(TEXT SECTION):
The Lakers recent NBA Finals victory got me thinking about how seemingly unusual their roster was shaped. The teams that win the championship almost always have at least a couple of high-end, All-NBA type talents on their roster (the 2011 Mavericks and 2004 Pistons are exceptions, but certainly not the norm). Still, this Lakers roster seemed especially top heavy, with LeBron James and Anthony Davis surrounded by a just solid crop of players. According to the newest Box Plus-Minus (BPM) model available at basketball-reference (the write-up of which can be found here if you are like me and want to get into the weeds), the third best player on the Lakers was JaVale McGee who was out of the rotation by end of the Western Conference Finals and did not play a game in the final round. Of the players in the rotation against the Heat, the third best player during the regular season was Danny Green, who added about half a point above average per 100 possessions during the regular season. McGee added 1.5; the difference between Davis (who posted a BPM of 8) and McGee was the second largest this century between the second and third best player on the NBA champion after the gap between the second and third best players on the 2012 Heat, Wade and Bosh. The gap between the Lakers this year and the third largest difference in the sample (incidentally between Kobe Bryant and Rick Fox on the 2001 Lakers) was the same as the difference between third and eighth of the list (which was the gap on the 2009 Lakers; the Lakers have won a lot of championships).

(DATA PROVIDED):
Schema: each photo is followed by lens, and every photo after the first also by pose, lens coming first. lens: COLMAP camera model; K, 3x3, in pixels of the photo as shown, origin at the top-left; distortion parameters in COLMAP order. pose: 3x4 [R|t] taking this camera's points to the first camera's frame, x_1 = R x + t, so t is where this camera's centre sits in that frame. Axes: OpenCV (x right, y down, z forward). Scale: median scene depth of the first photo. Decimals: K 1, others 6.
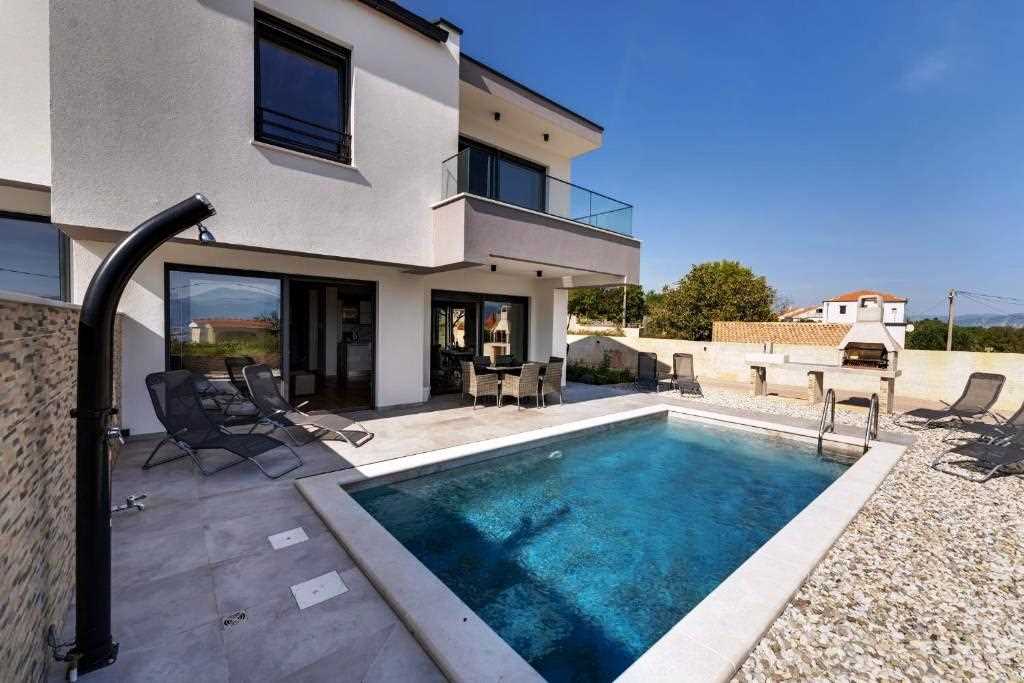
lens RADIAL K [[402.9, 0, 514.2], [0, 402.9, 345.3], [0, 0, 1]] dist [-0.000465, -0.000006]
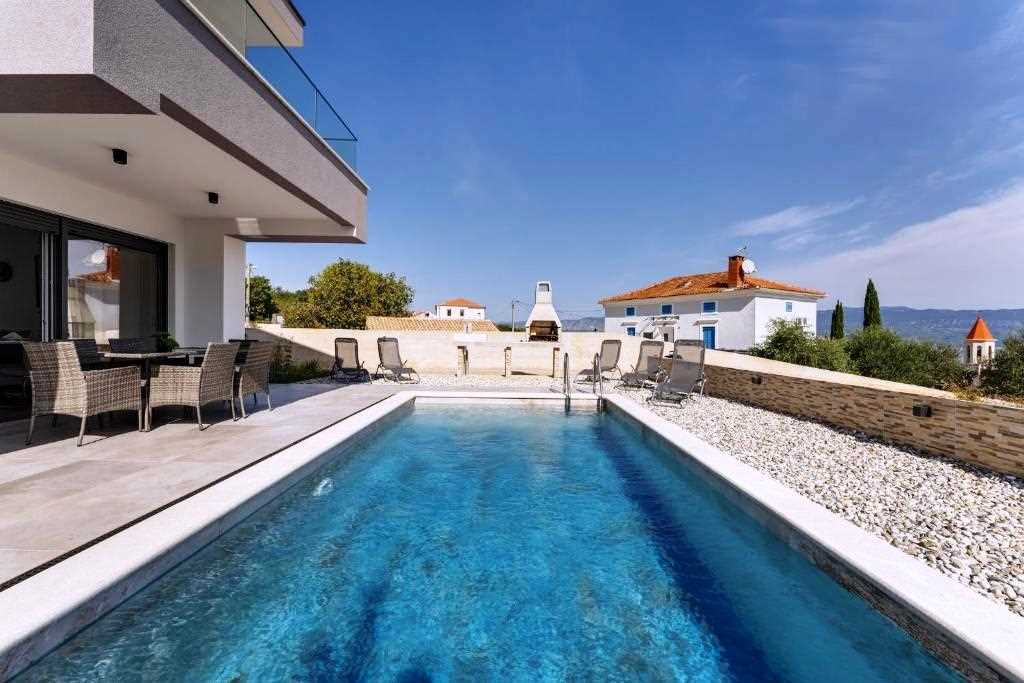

(COMPLETE THE FOLLOWING):
**A.** In the text on the Lakers' championship roster, which two players, on which champion, had a larger gap than the one between Davis and McGee?
**B.** Carry on the text about the Lakers' championship roster, starting after its last sentence.

(ANSWERS FOR THE EXERCISE):
**A.** Wade and Bosh on the 2012 Heat.

**B.**
It seemed like there were a lot of worthy challengers for the NBA crown this year who boasted much deeper rosters than the Lakers, including the Clippers, Bucks, Celtics, Heat (who they vanquished in championship round), the Nuggets (who they beat in the semifinal round), and even the Rockets (who they beat in the second round). Yet the Lakers came out as the champion on the backs of their two superstars. We know the NBA is a star-driven league, much more so than any other sport excluding maybe the quarterback on a football team. So it begs the question: how much championship equity does a team going into the playoffs based on its best player and its best several players? To investigate, I took every team season since 2000 and pulled out the best player on each team and the three best players on each team based on BPM and a minimum of 500 minutes played in the regular season. I built two models: the first is a logistic regression where the target was whether or not a team won the championship and the variable was only the BPM of the best player. The second is another logistic regression where the target is whether or not the team won the championship, but the variables were the BPM of the best player, the second best player, and the third best player.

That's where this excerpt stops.